Start of SOURCE EXTRACT

Do Israelis vote for political ideology or cult of personality?

Although Israelis have historically voted for strong political frontmen, it seems that dazzling personalities are no longer sufficient to winning elections. It turns out that voters are looking at the values, worldview, and policies.

Prime Minister Benjamin Netanyahu poses for a selfie with a Likud activist during a party faction meeting in the Knesset, July 9, 2018. (Hadas Parush/Flash90)
Prime Minister Benjamin Netanyahu poses for a selfie with a Likud activist during a party faction meeting in the Knesset, July 9, 2018. (Hadas Parush/Flash90)

Last October, Lior Shlein, Israel’s top satirist, made a convincing case that Yair Lapid is a cult leader. Lapid was a TV celeb who entered politics in 2013 trading on his teeny-bop looks and name recognition. He had no discernible ideology other than a vague promise to represent the mostly middle classes behind the social protest of 2011. Yet despite his own tony demographic, his Yesh Atid party ended up winning 19 seats in his first run. Shlein had a good time comparing Lapid to Jonestown cult leader Jim Jones.

Lapid could be proof that when it comes to election campaigns, Israel has completely gone American: personality takes all. He might represent the end of a process that arguably began with Netanyahu himself. But a deeper look at the complex interaction of people, parties, and issues on the agenda shows that voters aren’t as cynical, shallow, or prone to manipulation as we think.

The idea that campaigns are merely a personality contest carries a deep stigma of campaigns as empty manipulation. In this view, all it takes to sell a leader is a slick adviser, the right hair, makeup, height, and some ready-mix rhetoric. Hope, change or unity will do. Or the flip side, fear.

In the 1990s, Netanyahu was considered the ultimate personality candidate. When he first entered politics, he was criticized for being too “American,” as recalled in the excellent new documentary film King Bibi. Netanyahu had clever timing for a charisma-candidate; Israel had just changed its electoral system and in 1996 held direct elections for prime minister for the first time in its history. The horserace threw a spotlight on the now-famous televised debate between Netanyahu and incumbent Shimon Peres. Like the Nixon-Kennedy debates of 1960, Netanyahu was nimble and sharp, all butterfly and bee around his older, slower opponent. He ended up winning.

End of SOURCE EXTRACT
Start of DATA SECTION

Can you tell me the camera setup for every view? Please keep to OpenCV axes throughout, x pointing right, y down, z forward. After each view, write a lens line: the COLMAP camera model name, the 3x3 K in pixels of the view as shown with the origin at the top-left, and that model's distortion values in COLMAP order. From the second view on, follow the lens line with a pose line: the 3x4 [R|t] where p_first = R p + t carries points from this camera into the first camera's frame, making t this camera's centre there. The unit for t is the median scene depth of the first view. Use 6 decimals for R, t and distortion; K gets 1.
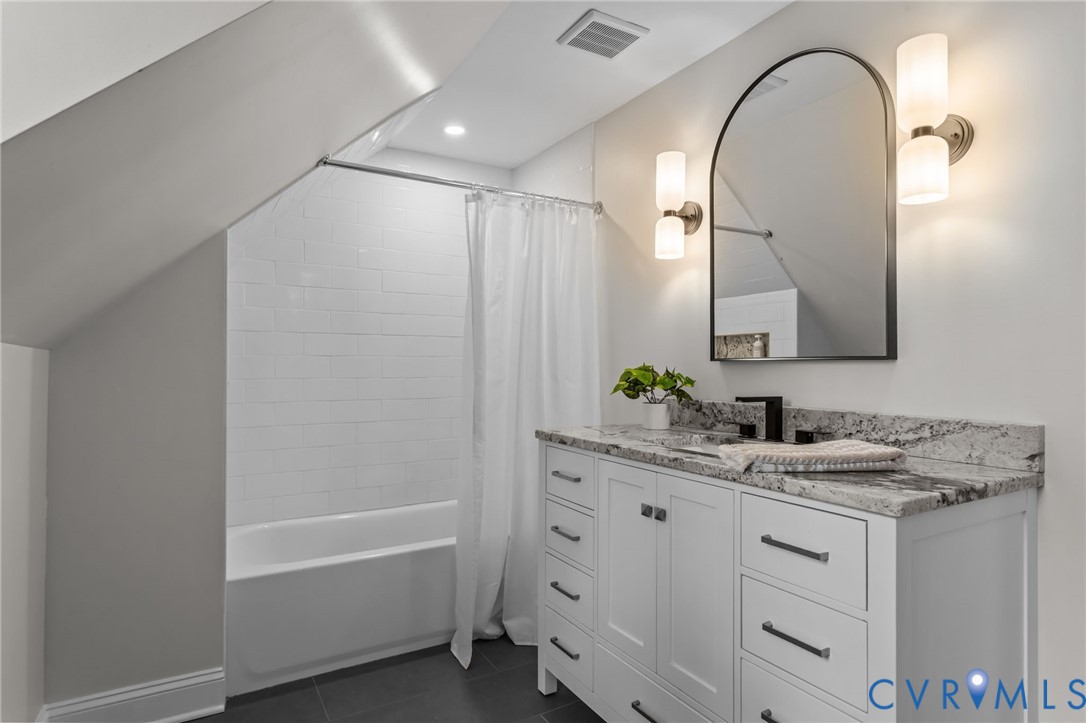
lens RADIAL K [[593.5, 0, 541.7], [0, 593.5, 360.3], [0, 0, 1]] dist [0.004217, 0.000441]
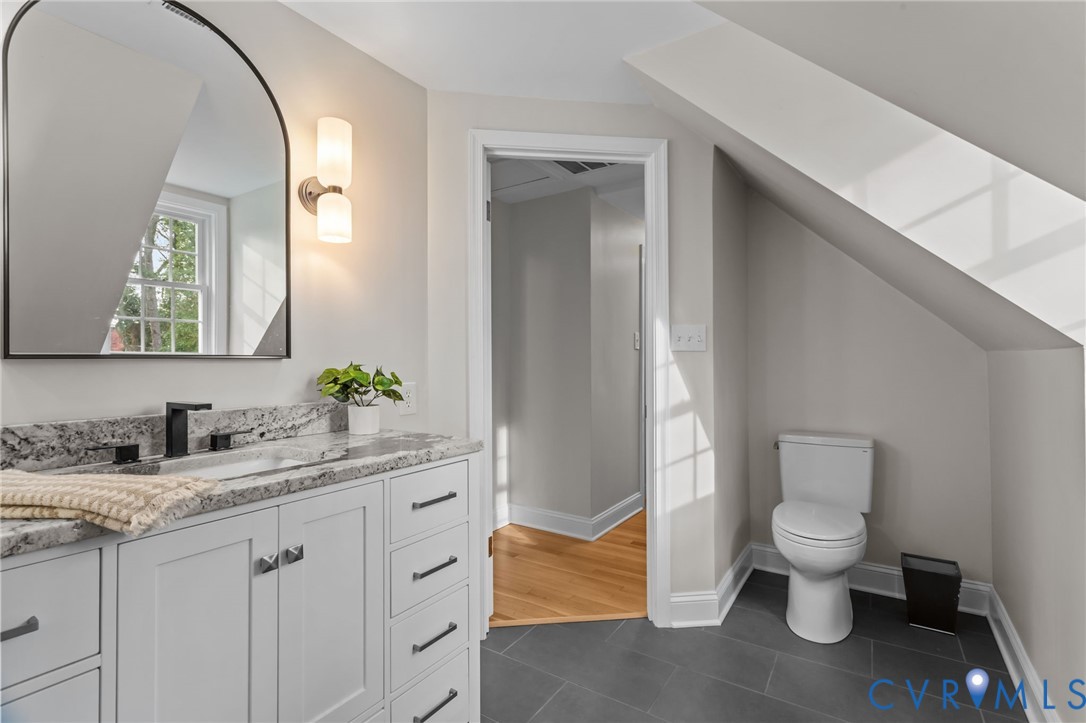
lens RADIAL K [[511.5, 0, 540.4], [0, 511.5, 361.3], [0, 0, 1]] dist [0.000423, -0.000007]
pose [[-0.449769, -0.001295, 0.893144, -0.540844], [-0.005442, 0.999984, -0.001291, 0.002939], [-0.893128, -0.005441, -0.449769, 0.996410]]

End of DATA SECTION

### WHAT THE TASK ASKS
Reproduce the article on Israeli voters, beginning at the words "Last October, Lior" and stopping after "leader Jim Jones.", substituting "comedian" for "satirist" throughout.

### ANSWER TO THIS PROBLEM
Last October, Lior Shlein, Israel’s top comedian, made a convincing case that Yair Lapid is a cult leader. Lapid was a TV celeb who entered politics in 2013 trading on his teeny-bop looks and name recognition. He had no discernible ideology other than a vague promise to represent the mostly middle classes behind the social protest of 2011. Yet despite his own tony demographic, his Yesh Atid party ended up winning 19 seats in his first run. Shlein had a good time comparing Lapid to Jonestown cult leader Jim Jones.